Remember this?
This past week, the International Olympic Committee finally stepped up and made a decision as to how to define the eligibility of transgender athletes in sport.
After the IOC dropped chromosome testing of female athletes in 1999, leaving eligiblity of athletes up to governing bodies, the IOC came up with a policy, which, according to the IOC, is based on the goal of “protecting fairness, safety, and integrity in the female category.”
Genetic testing will begin in the leadup to the 2028 Los Angeles Olympics. A cheek swab will be administered to women athletes to test for the presence of the SRY gene, which stands for “Sex-determining Region Y” and is associated with sexual development typical of males.
The problem is that the test may be one of the worst ones to determine fairness of the presence of a female athlete in a sporting venue. The scientist who discovered the SRY gene, Andrew Sinclair, has been one of the test’s critics in intervening years.
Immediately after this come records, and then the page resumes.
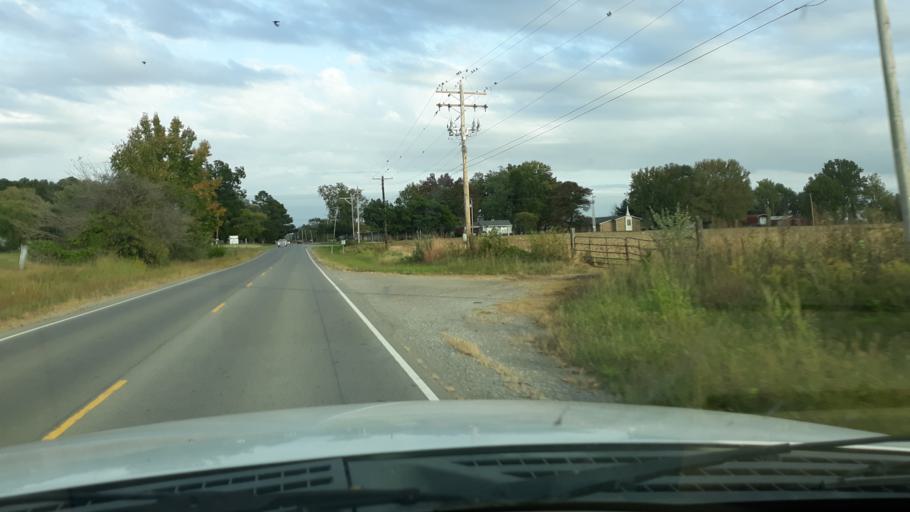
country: US
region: Illinois
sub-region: Saline County
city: Eldorado
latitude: 37.8211
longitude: -88.4870
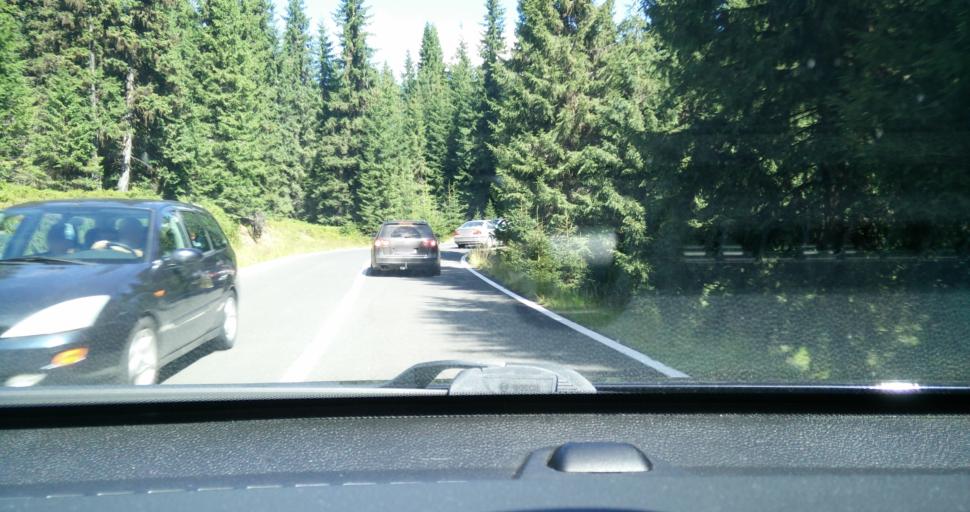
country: RO
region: Hunedoara
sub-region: Oras Petrila
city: Petrila
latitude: 45.4676
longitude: 23.6308
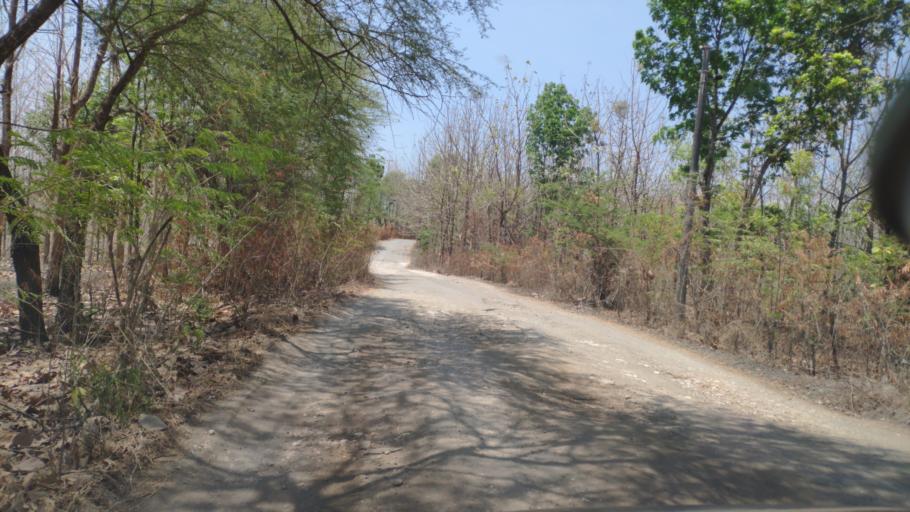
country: ID
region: Central Java
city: Randublatung
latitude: -7.2427
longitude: 111.3803
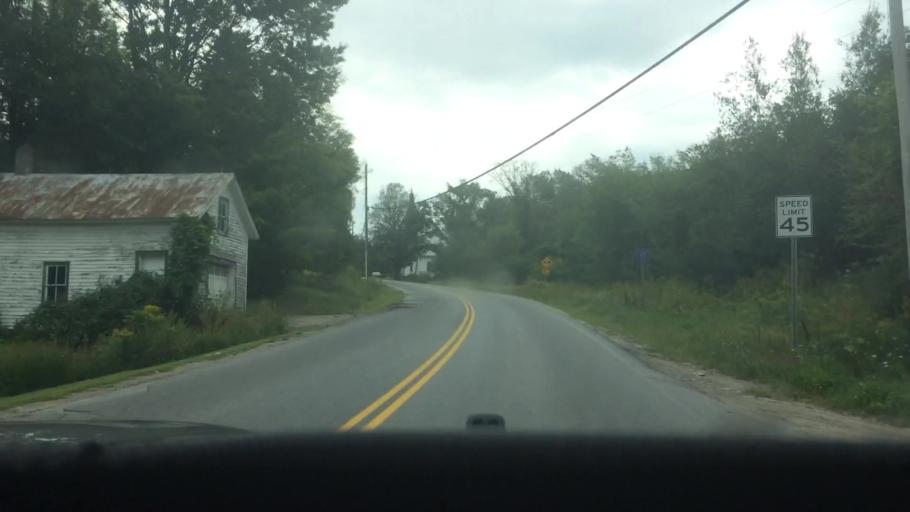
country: US
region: New York
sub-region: St. Lawrence County
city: Canton
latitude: 44.4987
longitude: -75.3427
“All it tells you is whether or not the gene is present,” he wrote in an article published in The Conversation. “It does not tell you how SRY is functioning, whether a testis has formed, whether testosterone is produced and, if so, whether it can be used by the body.”
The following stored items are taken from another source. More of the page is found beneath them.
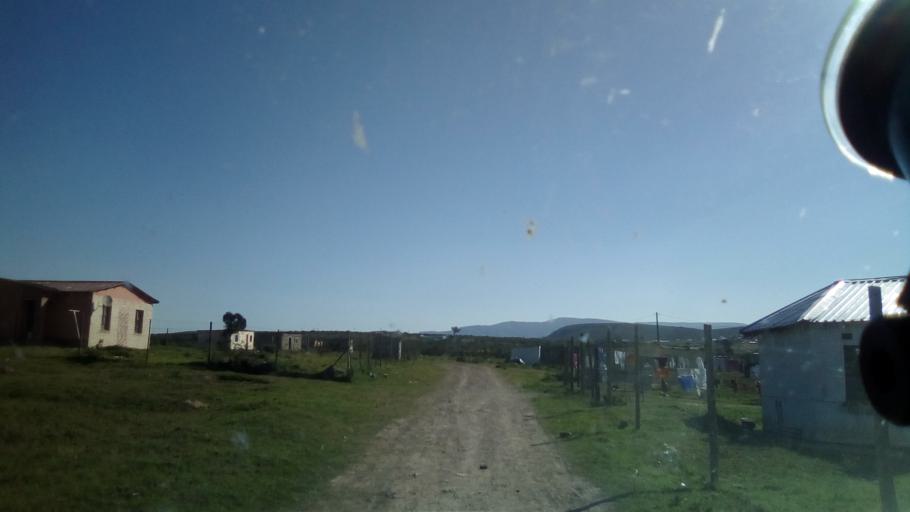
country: ZA
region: Eastern Cape
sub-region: Buffalo City Metropolitan Municipality
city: Bhisho
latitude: -32.8311
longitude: 27.3677
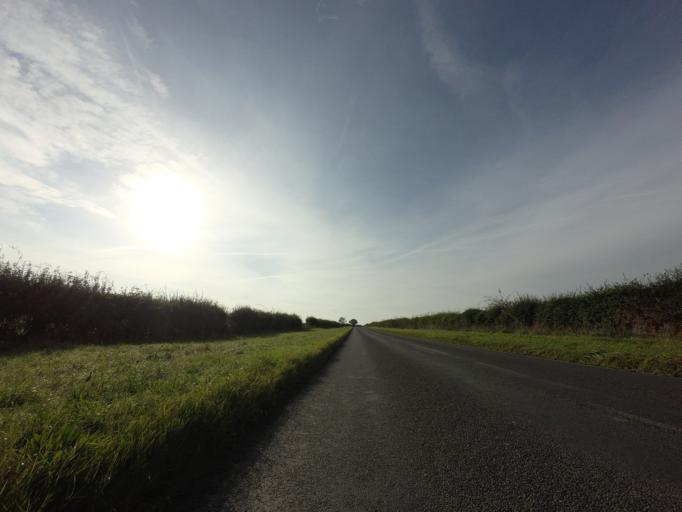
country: GB
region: England
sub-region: Cambridgeshire
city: Harston
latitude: 52.1355
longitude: 0.0997
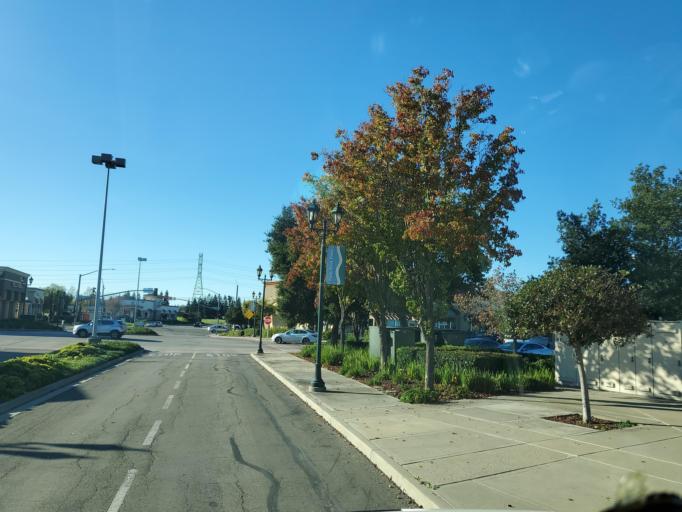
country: US
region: California
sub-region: San Joaquin County
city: Lincoln Village
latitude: 38.0537
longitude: -121.3739
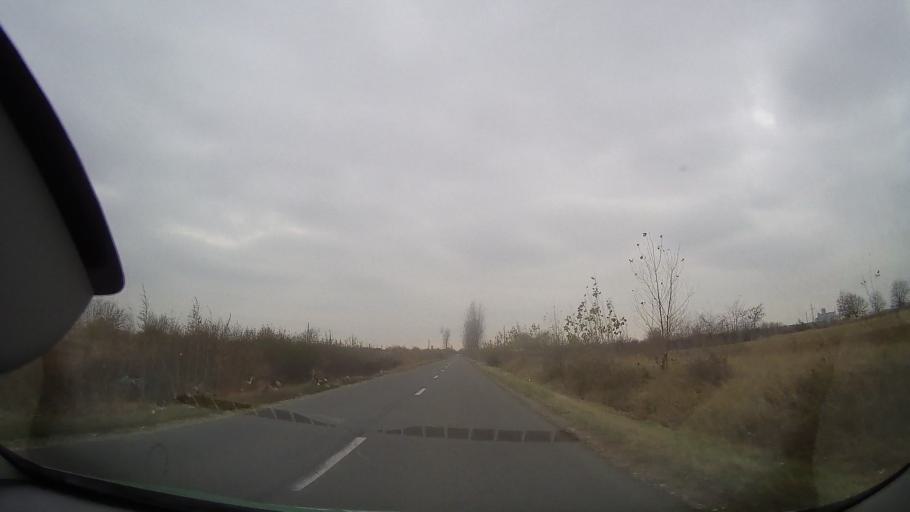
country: RO
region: Ialomita
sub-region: Comuna Manasia
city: Manasia
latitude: 44.7174
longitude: 26.6827
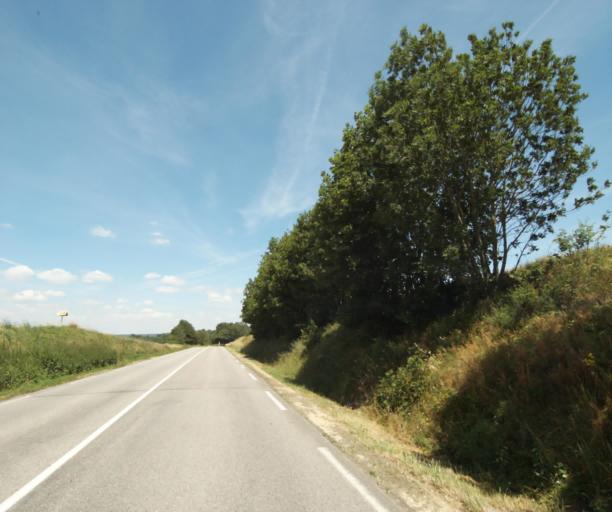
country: FR
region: Lorraine
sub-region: Departement de Meurthe-et-Moselle
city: Luneville
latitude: 48.6191
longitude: 6.4870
And worse yet, it doesn’t show whether the SRY is providing an unfair advantage.
As humanity evolves over the next several thousand years, with genetic mutations and the eventual possibility of genderless bipeds in our midst, this problem is certainly not going to go away.
As we’ve said in this space, it’s up to the governing bodies of sport, and not governments, to make the decision as to who can play. The more people remember that, the better off we’ll all be.